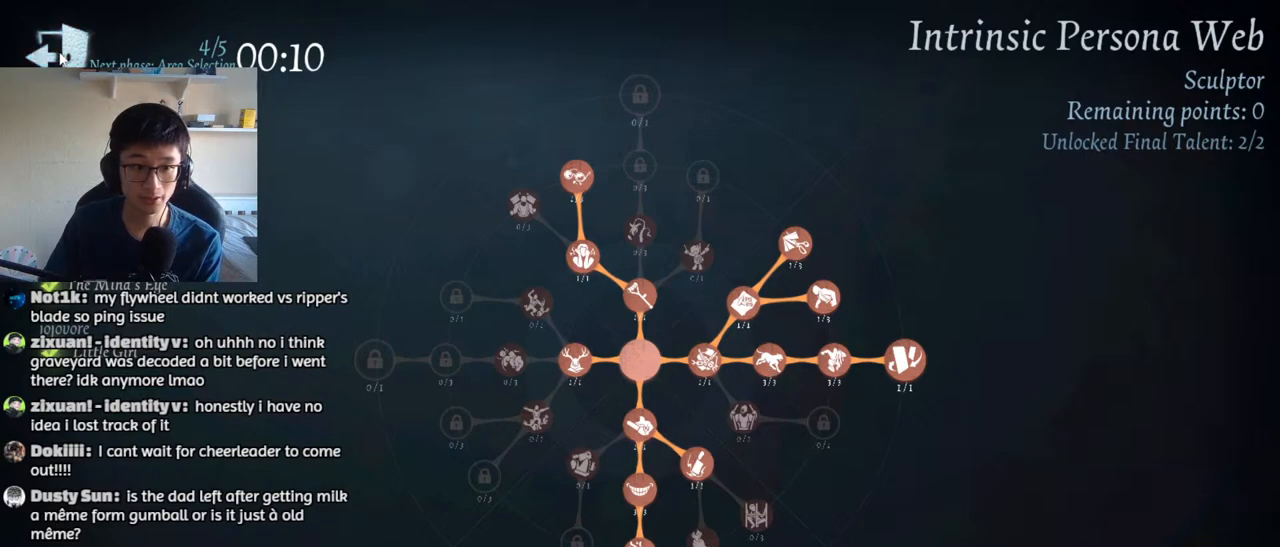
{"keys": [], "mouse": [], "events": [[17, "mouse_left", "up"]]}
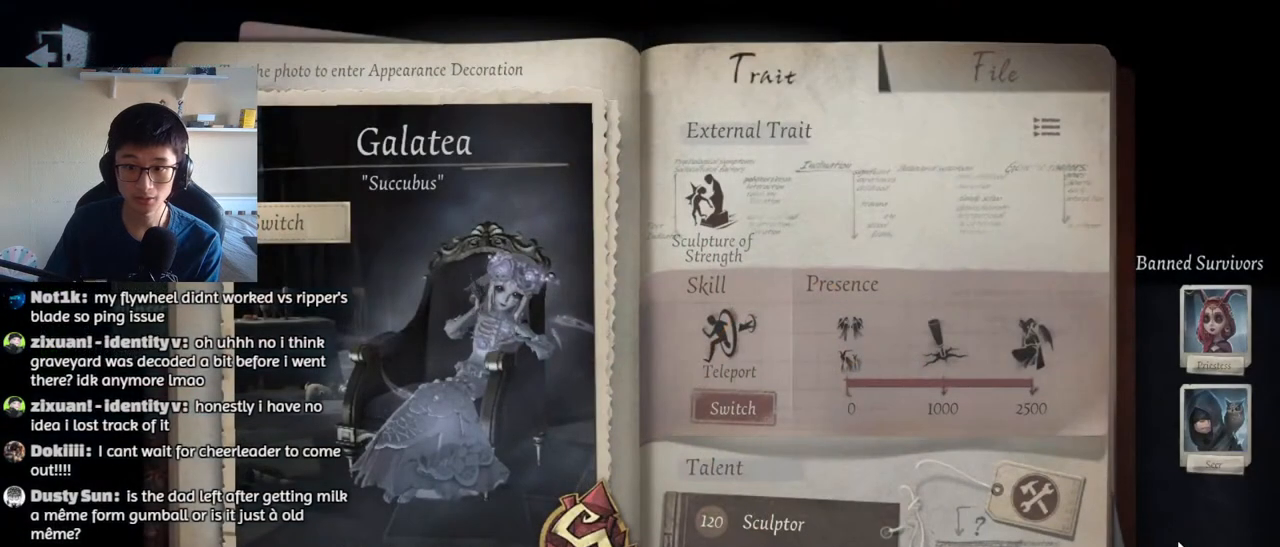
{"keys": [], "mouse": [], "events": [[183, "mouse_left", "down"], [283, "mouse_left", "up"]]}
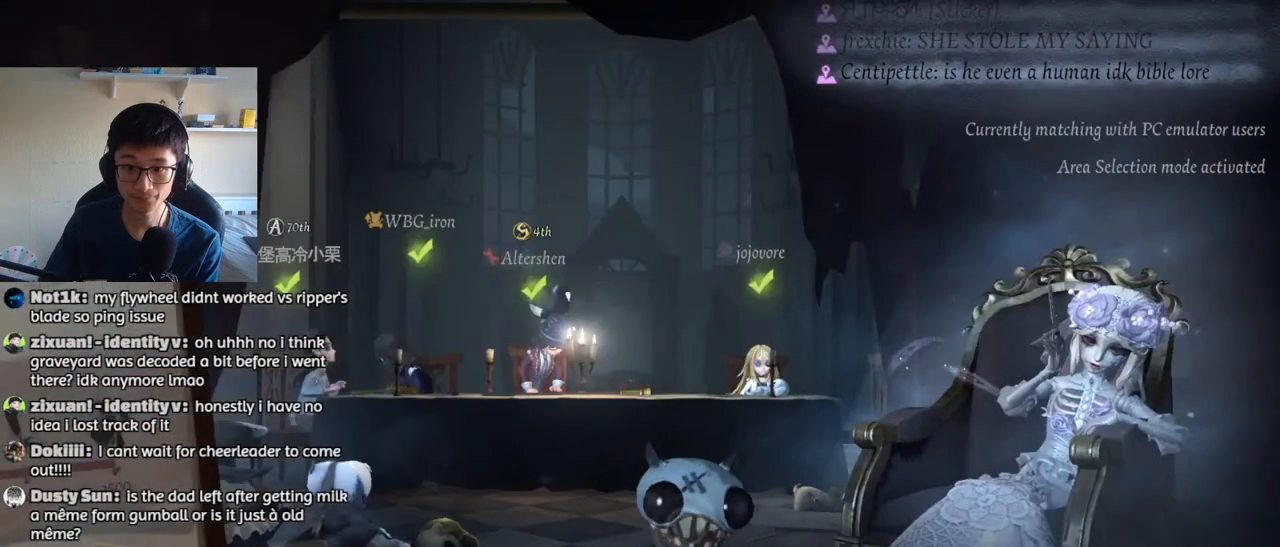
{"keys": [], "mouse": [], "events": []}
........
▶ _EXERCISE REQUIREMENTS_:
What this calls for is a word-for-word copy of the listing above, pictures excluded.

▶ _SOLUTION FOR THIS EXERCISE_:
{"keys": [], "mouse": [], "events": [[17, "mouse_left", "up"]]}
{"keys": [], "mouse": [], "events": [[183, "mouse_left", "down"], [283, "mouse_left", "up"]]}
{"keys": [], "mouse": [], "events": []}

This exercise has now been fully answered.